As Ralph Lauren continues to restructure, its profits and sales continue to take a hit. Releasing its fourth-quarter earnings results on Thursday, the American lifestyle brand announced that, in the three months that ended April 2, profits sunk 67 percent to $41 million while revenue was relatively flat at $1.9 billion. Restructuring costs, low U.S. tourism and excess inventory (resulting in too many discounts) were largely to blame. Still, this beat analysts' estimates, providing a glimmer of hope that a turnaround is in sight.

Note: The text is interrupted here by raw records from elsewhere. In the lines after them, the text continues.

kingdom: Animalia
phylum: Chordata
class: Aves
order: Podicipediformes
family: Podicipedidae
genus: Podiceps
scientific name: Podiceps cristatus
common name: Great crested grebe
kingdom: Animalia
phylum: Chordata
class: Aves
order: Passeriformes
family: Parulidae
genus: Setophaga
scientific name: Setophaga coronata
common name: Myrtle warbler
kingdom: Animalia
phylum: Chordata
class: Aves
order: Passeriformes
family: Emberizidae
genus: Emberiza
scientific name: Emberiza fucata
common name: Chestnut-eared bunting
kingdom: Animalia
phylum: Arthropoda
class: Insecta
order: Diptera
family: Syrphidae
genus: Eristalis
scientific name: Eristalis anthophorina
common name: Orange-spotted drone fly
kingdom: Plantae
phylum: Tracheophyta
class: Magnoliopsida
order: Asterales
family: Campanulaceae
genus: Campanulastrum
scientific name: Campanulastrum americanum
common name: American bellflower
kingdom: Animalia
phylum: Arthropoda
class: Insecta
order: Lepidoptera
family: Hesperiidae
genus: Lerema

That turnaround is being orchestrated by new CEO Stefan Larsson, who replaced Ralph Lauren, the man, in the position last November. And, clearly, the pressure is on. Larsson said during Thursday's earnings call that he's spent his first three months on the job doing a "deep dive" into the company to assess how the business works. A main takeaway, according to Larsson, was that Ralph Lauren needs to refocus on what it does best. "We have not focused enough on nor evolved enough the core of what made us great in product, marketing and the shopping experience," he said. "What made us great was a crystal clear focus on owning classic iconic style and putting an effortless twist to it to make it current and desirable."
He continued: "While staying true to our DNA, we will also evolve our marketing and the shopping experience to better reflect the aspirational life and style people dream of today." He also wants to make the company's cost structure more efficient and its overall organization "more nimble."
It's hard to decipher what all of that means, but we could see the company pulling a Calvin Klein and consolidating some of its labels. We'll know more on June 7, the company's "Investor Day," when Larsson will fully outline his turnaround plan.